Record excerpts
_ _ _

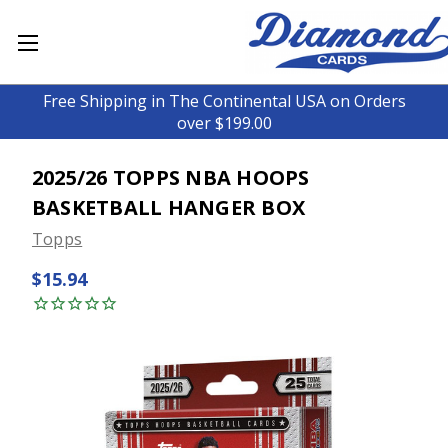
Free Shipping in The Continental USA on Orders
over $199.00
2025/26 TOPPS NBA HOOPS
BASKETBALL HANGER BOX
Topps
$15.94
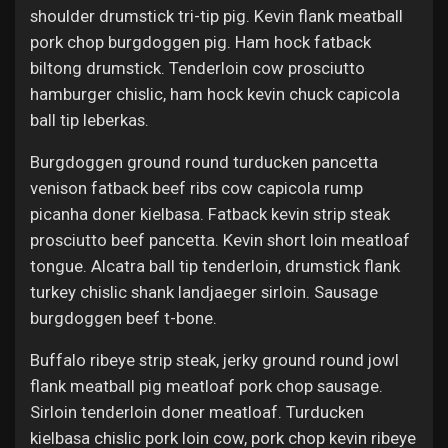
Jobs
shoulder drumstick tri-tip pig. Kevin flank meatball
pork chop burgdoggen pig. Ham hock fatback
biltong drumstick. Tenderloin cow prosciutto
hamburger chislic, ham hock kevin chuck capicola
ball tip leberkas.
Burgdoggen ground round turducken pancetta
venison fatback beef ribs cow capicola rump
picanha doner kielbasa. Fatback kevin strip steak
prosciutto beef pancetta. Kevin short loin meatloaf
tongue. Alcatra ball tip tenderloin, drumstick flank
turkey chislic shank landjaeger sirloin. Sausage
burgdoggen beef t-bone.
Buffalo ribeye strip steak, jerky ground round jowl
flank meatball pig meatloaf pork chop sausage.
Sirloin tenderloin doner meatloaf. Turducken
kielbasa chislic pork loin cow, pork chop kevin ribeye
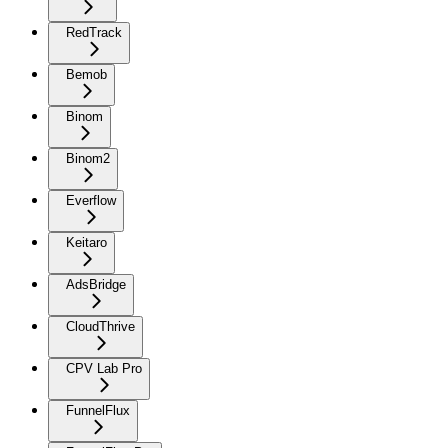
RedTrack
Bemob
Binom
Binom2
Everflow
Keitaro
AdsBridge
CloudThrive
CPV Lab Pro
FunnelFlux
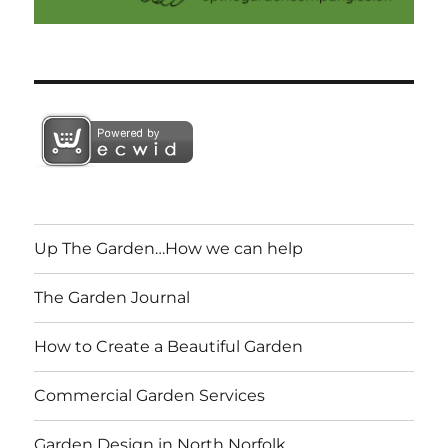
Up The Garden…How we can help
The Garden Journal
How to Create a Beautiful Garden
Commercial Garden Services
Garden Design in North Norfolk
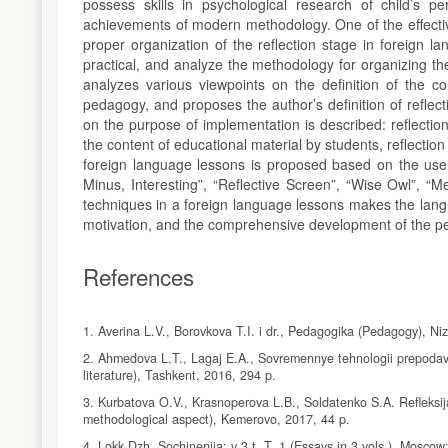
possess skills in psychological research of child’s pe
achievements of modern methodology. One of the effective
proper organization of the reflection stage in foreign l
practical, and analyze the methodology for organizing th
analyzes various viewpoints on the definition of the co
pedagogy, and proposes the author’s definition of reflec
on the purpose of implementation is described: reflectio
the content of educational material by students, reflection 
foreign language lessons is proposed based on the use o
Minus, Interesting”, “Reflective Screen”, “Wise Owl”, “M
techniques in a foreign language lessons makes the langu
motivation, and the comprehensive development of the per
References
1. Averina L.V., Borovkova T.I. i dr., Pedagogika (Pedagogy), N
2. Ahmedova L.T., Lagaj E.A., Sovremennye tehnologii prepodava
literature), Tashkent, 2016, 294 p.
3. Kurbatova O.V., Krasnoperova L.B., Soldatenko S.A. Refleksija
methodological aspect), Kemerovo, 2017, 44 p.
4. Lokk Dzh. Sochinenija: v 3 t. T. 1 (Essays in 3 vols.), Moscow:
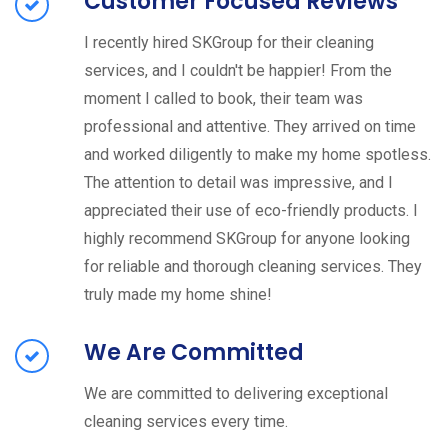
Customer Focused Reviews
I recently hired SKGroup for their cleaning
services, and I couldn't be happier! From the
moment I called to book, their team was
professional and attentive. They arrived on time
and worked diligently to make my home spotless.
The attention to detail was impressive, and I
appreciated their use of eco-friendly products. I
highly recommend SKGroup for anyone looking
for reliable and thorough cleaning services. They
truly made my home shine!
We Are Committed
We are committed to delivering exceptional
cleaning services every time.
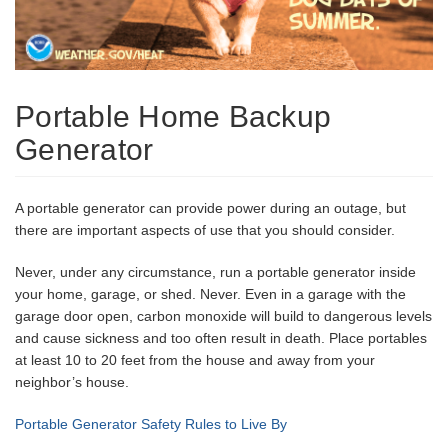
Portable Home Backup
Generator
A portable generator can provide power during an outage, but
there are important aspects of use that you should consider.
Never, under any circumstance, run a portable generator inside
your home, garage, or shed. Never. Even in a garage with the
garage door open, carbon monoxide will build to dangerous levels
and cause sickness and too often result in death. Place portables
at least 10 to 20 feet from the house and away from your
neighbor’s house.
Portable Generator Safety Rules to Live By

_ _ _

Above this task is a listing with pictures in it. Retype only the lines from the one containing "on the purpose" through the one containing "there are important", both included, and not the pictures.

Task solution
on the purpose of implementation is described: reflectio
the content of educational material by students, reflection 
foreign language lessons is proposed based on the use o
Minus, Interesting”, “Reflective Screen”, “Wise Owl”, “M
techniques in a foreign language lessons makes the langu
motivation, and the comprehensive development of the per
References
1. Averina L.V., Borovkova T.I. i dr., Pedagogika (Pedagogy), N
2. Ahmedova L.T., Lagaj E.A., Sovremennye tehnologii prepodava
literature), Tashkent, 2016, 294 p.
3. Kurbatova O.V., Krasnoperova L.B., Soldatenko S.A. Refleksija
methodological aspect), Kemerovo, 2017, 44 p.
4. Lokk Dzh. Sochinenija: v 3 t. T. 1 (Essays in 3 vols.), Moscow:
Customer Focused Reviews
I recently hired SKGroup for their cleaning
services, and I couldn't be happier! From the
moment I called to book, their team was
professional and attentive. They arrived on time
and worked diligently to make my home spotless.
The attention to detail was impressive, and I
appreciated their use of eco-friendly products. I
highly recommend SKGroup for anyone looking
for reliable and thorough cleaning services. They
truly made my home shine!
We Are Committed
We are committed to delivering exceptional
cleaning services every time.
Portable Home Backup
Generator
A portable generator can provide power during an outage, but
there are important aspects of use that you should consider.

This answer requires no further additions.